Anyone with even a passing interest in the art world should probably turn their attention to the BBC over the next few weeks. No, they’re not giving us the long-awaited Tony Hart retrospective – but it’s something almost as good.
The Beeb are embarking on a series of in-depth documentaries exploring art, from the British Masters to the radical Impressionists, in conjunction with their ‘Your Paintings’ project which seeks to create an online catalogue of the nation’s finest works of art.
However, for us here in the office the most fascinating part of their series will be this Sunday’s documentary ‘The World’s Most Expensive Paintings’, in which critic and journalist Alastair Sooke investigates the world of the ultra-rich art collectors.
The BBC promises the show will feature “stories of scandal, war, exile, revolution, paranoia, and economic turmoil – stories which range from the Holocaust to the discreet banks of Zurich and the boom of Japan in the 1980s”. That sounds pretty great to me.
Alistair Sooke’s giant right eye made him a natural art critic from an early age
We cover the art market every day here at PFC, and it never fails to entertain us. And I’m certain that viewers of Sunday’s show will be split down the middle when it comes to their opinions. Can a painting really be worth $100 million? Can anything?

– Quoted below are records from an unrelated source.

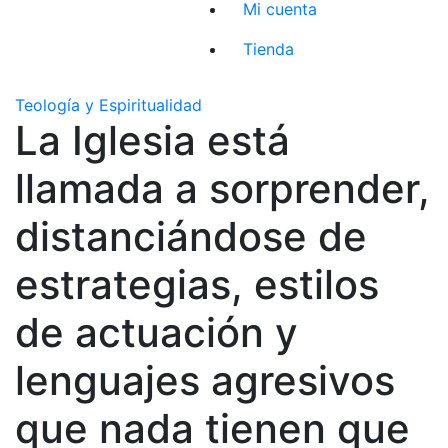
Mi cuenta
Tienda
Teología y Espiritualidad
La Iglesia está
llamada a sorprender,
distanciándose de
estrategias, estilos
de actuación y
lenguajes agresivos
que nada tienen que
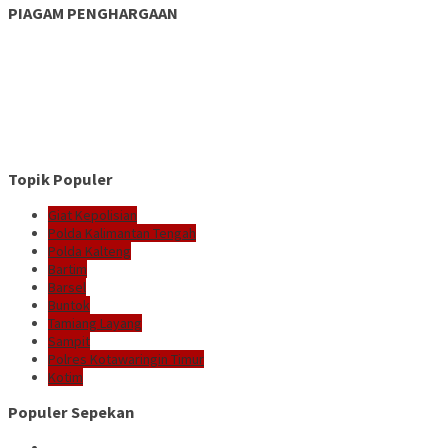
PIAGAM PENGHARGAAN
Topik Populer
Giat Kepolisian
Polda Kalimantan Tengah
Polda Kalteng
Bartim
Barsel
Buntok
Tamiang Layang
Sampit
Polres Kotawaringin Timur
Kotim
Populer Sepekan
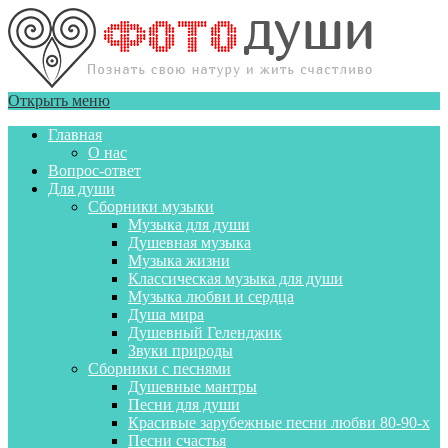
Открыть меню
Главная
О нас
Вопрос-ответ
Для души
Сборники музыки
Музыка для души
Душевная музыка
Музыка жизни
Классическая музыка для души
Музыка любви и сердца
Душа мира
Душевный Геленджик
Звуки природы
Сборники с песнями
Душевные мантры
Песни для души
Красивые зарубежные песни любви 80-90-х
Песни счастья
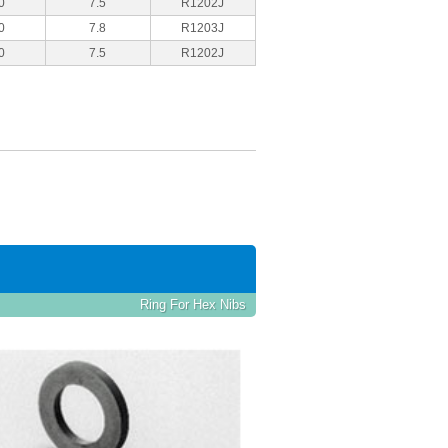
0
7.5
R1202J
0
7.8
R1203J
0
7.5
R1202J
Ring For Hex Nibs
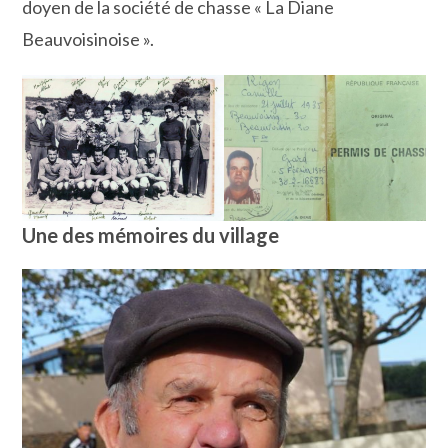
doyen de la société de chasse « La Diane
Beauvoisinoise ».
Une des mémoires du village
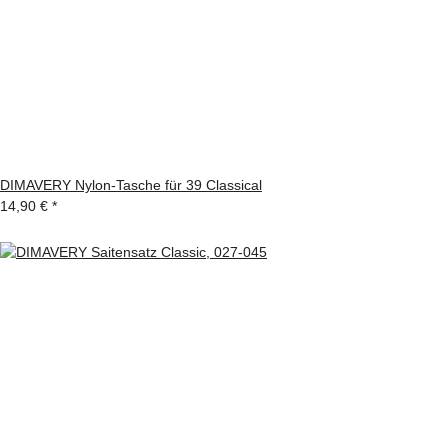
DIMAVERY Nylon-Tasche für 39 Classical
14,90 €
*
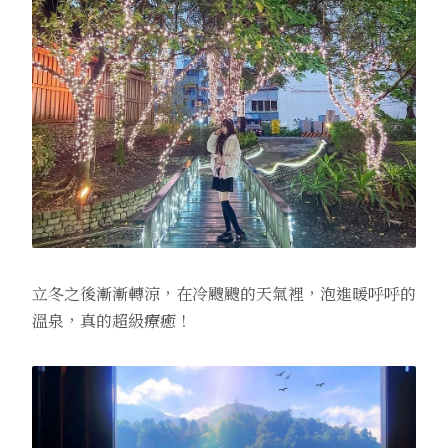
立冬之後漸漸轉涼，在冷颼颼的天氣裡，泡進暖呼呼的
溫泉，真的超級療癒！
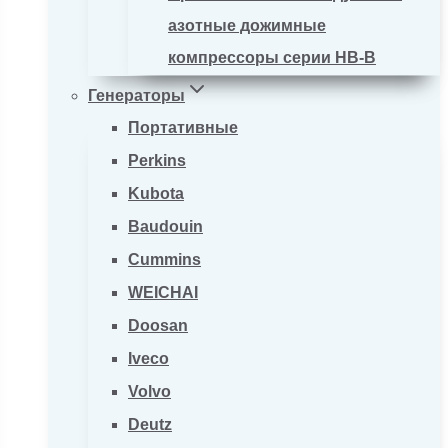
азотные дожимные
компрессоры серии HB-B
Генераторы
Портативные
Perkins
Kubota
Baudouin
Cummins
WEICHAI
Doosan
Iveco
Volvo
Deutz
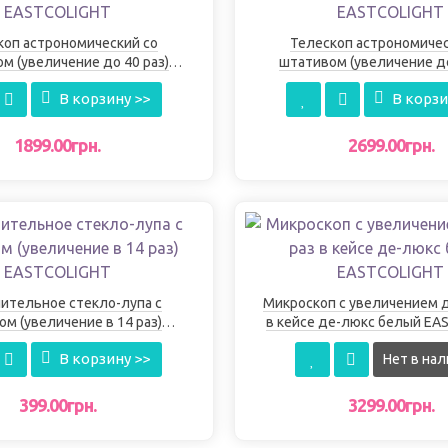
коп астрономический со
Телескоп астрономичес
м (увеличение до 40 раз)
штативом (увеличение до
EASTCOLIGHT
EASTCOLIGHT
В корзину >>
В корзи
1899.00грн.
2699.00грн.
ительное стекло-лупа с
Микроскоп с увеличением д
ом (увеличение в 14 раз)
в кейсе де-люкс белый EA
EASTCOLIGHT
В корзину >>
Нет в нал
399.00грн.
3299.00грн.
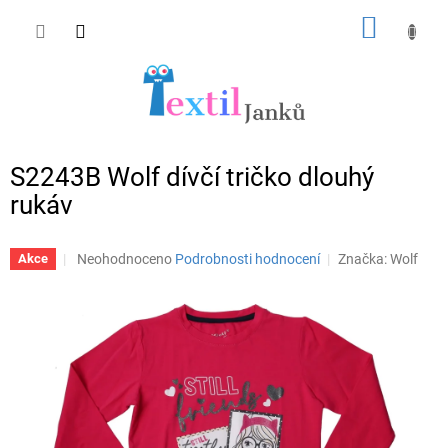
Přejít
NÁKUP
na
obsah
KOŠÍK
S2243B Wolf dívčí tričko dlouhý
rukáv
Průměrné
Neohodnoceno
Podrobnosti hodnocení
Značka:
Wolf
Akce
hodnocení
produktu
je
0,0
z
5
hvězdiček.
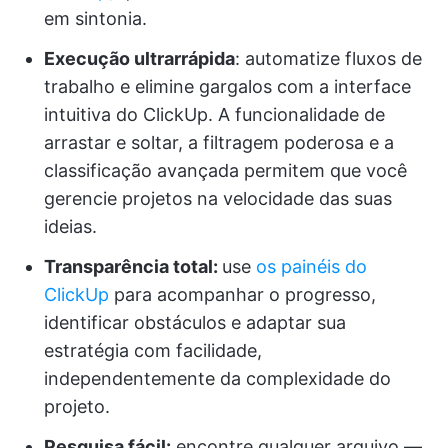
em sintonia.
Execução ultrarrápida
: automatize fluxos de
trabalho e elimine gargalos com a interface
intuitiva do ClickUp. A funcionalidade de
arrastar e soltar, a filtragem poderosa e a
classificação avançada permitem que você
gerencie projetos na velocidade das suas
ideias.
Transparência total:
use
os painéis do
ClickUp
para acompanhar o progresso,
identificar obstáculos e adaptar sua
estratégia com facilidade,
independentemente da complexidade do
projeto.
Pesquisa fácil:
encontre qualquer arquivo —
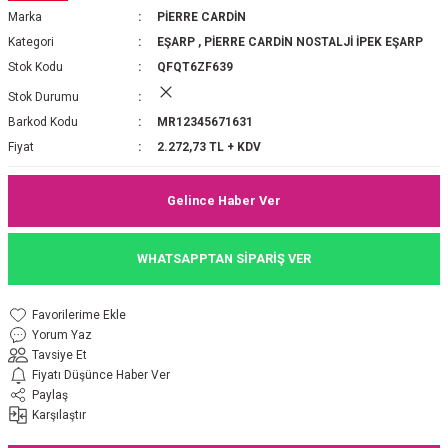
Marka
PİERRE CARDİN
P 2025-2026 SONBAHAR KIŞ
E MONOGRAM ŞAL
Kategori
EŞARP
,
PİERRE CARDİN NOSTALJİ İPEK EŞARP
Stok Kodu
QFQT6ZF639
M JAKAR EŞARP
İNKIL MEDİNE İPEĞİ ŞAL
Stok Durumu
OOLTUCH PAMUK EŞARP
L
Barkod Kodu
MR12345671631
Fiyat
2.272,73 TL + KDV
GEL ŞİFON EŞARP
Gelince Haber Ver
LİĞİ İPEK KOTON EŞARP
WHATSAPPTAN SİPARİŞ VER
 EŞARP
LÜ ŞAL
ARP
E İPEĞİ ŞAL
Yorum Yaz
Tavsiye Et
L İPEK EŞARP
O ŞAL
Fiyatı Düşünce Haber Ver
Paylaş
Karşılaştır
ARP
ŞAL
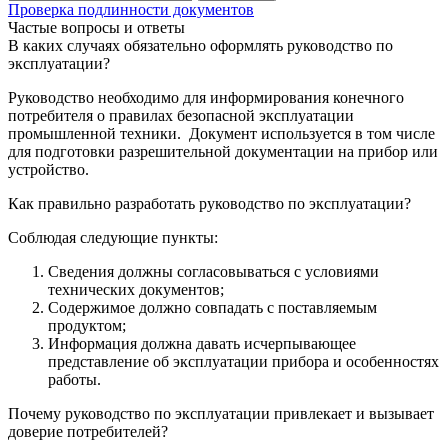
Проверка подлинности документов
Частые вопросы и ответы
В каких случаях обязательно оформлять руководство по
эксплуатации?
Руководство необходимо для информирования конечного
потребителя о правилах безопасной эксплуатации
промышленной техники. Документ используется в том числе
для подготовки разрешительной документации на прибор или
устройство.
Как правильно разработать руководство по эксплуатации?
Соблюдая следующие пункты:
Сведения должны согласовываться с условиями
технических документов;
Содержимое должно совпадать с поставляемым
продуктом;
Информация должна давать исчерпывающее
представление об эксплуатации прибора и особенностях
работы.
Почему руководство по эксплуатации привлекает и вызывает
доверие потребителей?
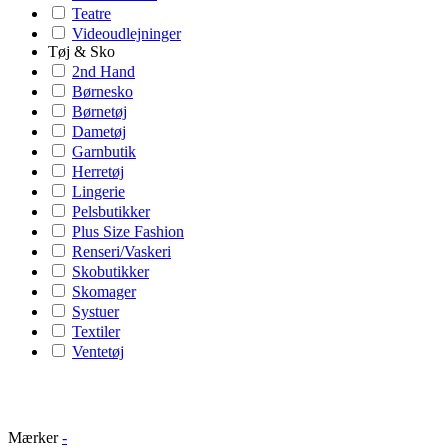
Teatre
Videoudlejninger
Tøj & Sko
2nd Hand
Børnesko
Børnetøj
Dametøj
Garnbutik
Herretøj
Lingerie
Pelsbutikker
Plus Size Fashion
Renseri/Vaskeri
Skobutikker
Skomager
Systuer
Textiler
Ventetøj
Mærker
-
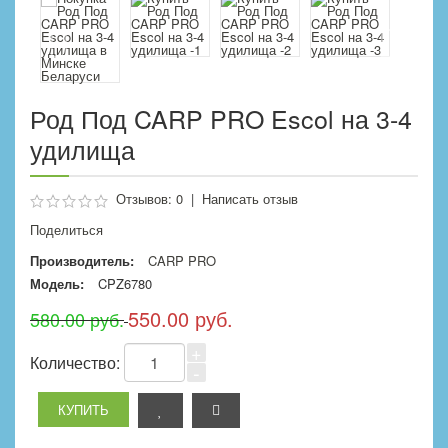
Род Под CARP PRO Escol на 3-4
удилища
Отзывов: 0
|
Написать отзыв
Поделиться
Производитель:
CARP PRO
Модель:
CPZ6780
550.00 руб.
580.00 руб.
+
Количество:
-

And it isn’t just mind-boggling sums of money that are involved – when it comes to the art market there are shady deals, personal tragedies, daring thefts and frankly insane characters aplenty.
The thing that really interests me about the show, however, is that it offers a glimpse into the psychology of the rich art collector. What is it that drives them to acquire these paintings? A true love of art? The competition with other collectors? Or just a simple desire to show off their wealth?
Perhaps it’s simply that all-too human desire to collect, which lies in the heart of every philatelist, numismatist and sucrologist (the humble sugar-packet collector).
Whatever it is, it’s been driving the art market for hundreds of years. It’s the reason the Medici family asked Leonardo da Vinci to knock them up a picture or two, just as it’s the reason Charles Saatchi gave Damien Hirst some pocket money to buy a shark.
The art market may have a strange internal logic all of its own, but it keeps on ticking (and growing) year after year. You may not always agree with it, but you can’t deny that it makes for good telly.